Mazzoli Tatiana, Ricci Stefano
U.O. Neurologia e Centro Ictus, Ospedale di Branca, USL Umbria 1, Gubbio (PG).
Comitato Scientifico, Associazione Italiana Ictus, Perugia.
G Ital Cardiol (Rome). 2023 Dec;24(12):973-978. doi: 10.1714/4139.41344.
The prevalence of dementia is ever increasing, as well as the prevalence of atrial fibrillation (AF). Several studies and systematic reviews evaluated the association between AF and dementia, highlighting an increased risk for dementia (with odds ratios from 1.4 to 1.6), with robust results in patients with previous stroke. In fact, not only vascular dementia, but also Alzheimer's disease seems more frequent in patients with AF, even though the very high heterogeneity of the results does not allow for solid conclusions. One of the mechanisms by which AF can cause dementia is the presence of silent embolic cerebral infarctions, and therefore treatment with oral anticoagulants could reduce the incidence of dementia. The results of several studies and systematic reviews show that this therapy, particularly with the new oral anticoagulants, is associated with a reduction of approximately one third of dementia. Rhythm control, obtained either with pharmacological therapy or catheter ablation, is associated with a reduction of dementia impact as well. The association between AF and cognitive deficit is therefore well documented, being more evident in patients with previous stroke but also present in cohorts of patients without prior vascular events. The development of dementia in AF patients can be due to cerebral infarctions, both clinically evident or silent, as well as by microembolism, microbleeds and hypoperfusion. Oral anticoagulation, particularly with the use of new oral anticoagulants, as well as a rhythm control strategy can reduce the incidence of dementia. More recently, it has been shown that atrial cardiomyopathy is significantly associated with the incidence of dementia, also in patients with no history of AF or stroke.

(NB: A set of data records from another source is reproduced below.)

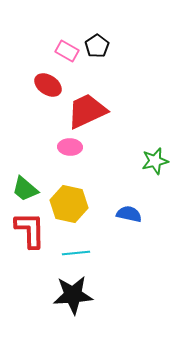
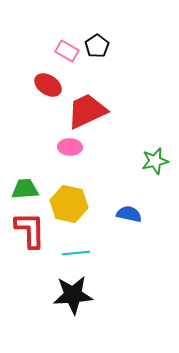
green trapezoid: rotated 136 degrees clockwise
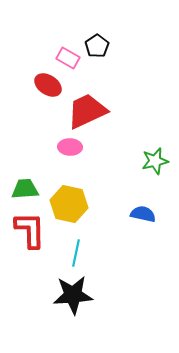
pink rectangle: moved 1 px right, 7 px down
blue semicircle: moved 14 px right
cyan line: rotated 72 degrees counterclockwise
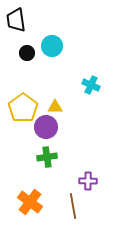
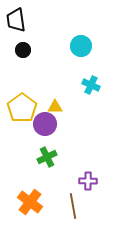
cyan circle: moved 29 px right
black circle: moved 4 px left, 3 px up
yellow pentagon: moved 1 px left
purple circle: moved 1 px left, 3 px up
green cross: rotated 18 degrees counterclockwise
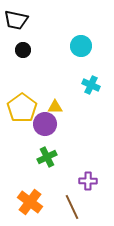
black trapezoid: rotated 70 degrees counterclockwise
brown line: moved 1 px left, 1 px down; rotated 15 degrees counterclockwise
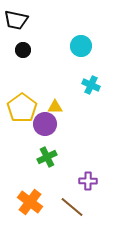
brown line: rotated 25 degrees counterclockwise
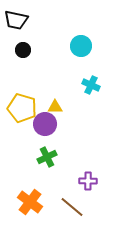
yellow pentagon: rotated 20 degrees counterclockwise
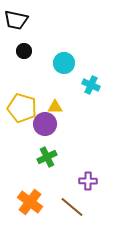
cyan circle: moved 17 px left, 17 px down
black circle: moved 1 px right, 1 px down
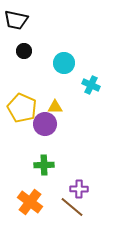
yellow pentagon: rotated 8 degrees clockwise
green cross: moved 3 px left, 8 px down; rotated 24 degrees clockwise
purple cross: moved 9 px left, 8 px down
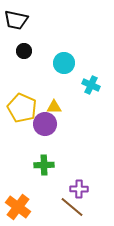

痴呆症的患病率以及心房颤动(AF)的患病率都在不断上升。多项研究和系统评价评估了AF与痴呆症之间的关联,强调了痴呆症风险的增加(优势比为1.4至1.6),在既往有中风的患者中结果更为可靠。事实上,不仅血管性痴呆,AF患者中阿尔茨海默病似乎也更常见,尽管结果的高度异质性不允许得出确凿结论。AF导致痴呆症的机制之一是存在无症状性脑栓塞性梗死,因此口服抗凝剂治疗可降低痴呆症的发病率。多项研究和系统评价的结果表明,这种治疗,特别是使用新型口服抗凝剂,与痴呆症发病率降低约三分之一相关。通过药物治疗或导管消融实现的节律控制也与痴呆症影响的降低相关。因此,AF与认知缺陷之间的关联有充分记录,在既往有中风的患者中更明显,但在无既往血管事件的患者队列中也存在。AF患者痴呆症的发生可能归因于临床明显或无症状的脑梗死,以及微栓塞、微出血和灌注不足。口服抗凝治疗,特别是使用新型口服抗凝剂,以及节律控制策略可降低痴呆症的发病率。最近有研究表明,心房心肌病也与痴呆症的发病率显著相关,即使在没有AF或中风病史的患者中也是如此。